Another common metaphor draws from a defining characteristic of Apocrypha, the great Abyssal Sea that dominates a large portion of the realm. Its far shores have never been fully explored by any researcher I'm aware of, and the depths of its inky waters have likely swallowed more secrets than living memory can imagine. Tides, swells, breakers, and shoals, this extra-Nirnian ocean is a powerful source of magic for arcanists, who seem to have no trouble channeling and shaping its waters to their will.

Fate itself is a sharply honed instrument in the arcanist tool box. I've seen arcanists tweak probability around them in clever and interesting ways, an echo of the fate sight said to be held by the lord of Apocrypha.

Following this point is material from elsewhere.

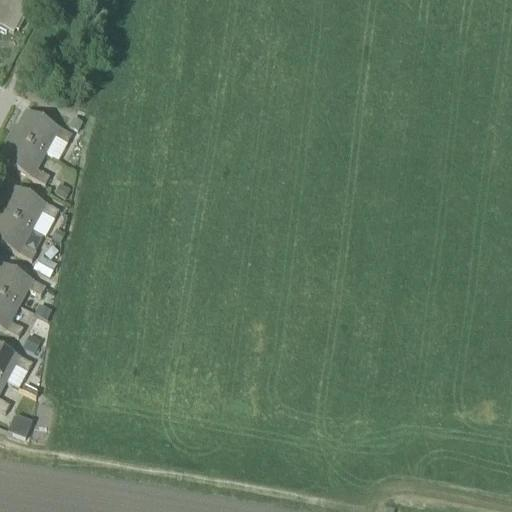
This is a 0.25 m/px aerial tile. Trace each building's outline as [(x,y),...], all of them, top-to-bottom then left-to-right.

While it's tempting to ring the university bells and proclaim a new and potent locus of mystic abilities gaining prominence before our very eyes, as with so many things in our world, I believe the truth is somewhat more complicated. Research into this phenomenon leads me to believe "arcanists" have likely been among us for some time, though perhaps in different forms or without the catchy appellation.

It's worth noting, too: Hermaeus Mora's "portfolio" among the Daedric princes plays heavily into the mystic metaphors used by these casters, but that's entirely a function of the arcanist relationship with the realm of secrets—not the squid-faced prince himself. In point of fact, several arcanists I interviewed recently expressed a deep distrust or even hatred of the Prince of Knowledge. While others verged on a cultist's zeal for the Inevitable Knower.

This is all to say magic in Tamriel is far more varied and unique than our scholarly papers and neat historical treatises could ever allow for. The arcanist phenomenon is one that I wanted to draw your attention to, and perhaps make you aware of new and exciting metaphor groupings cropping up in your own province or town!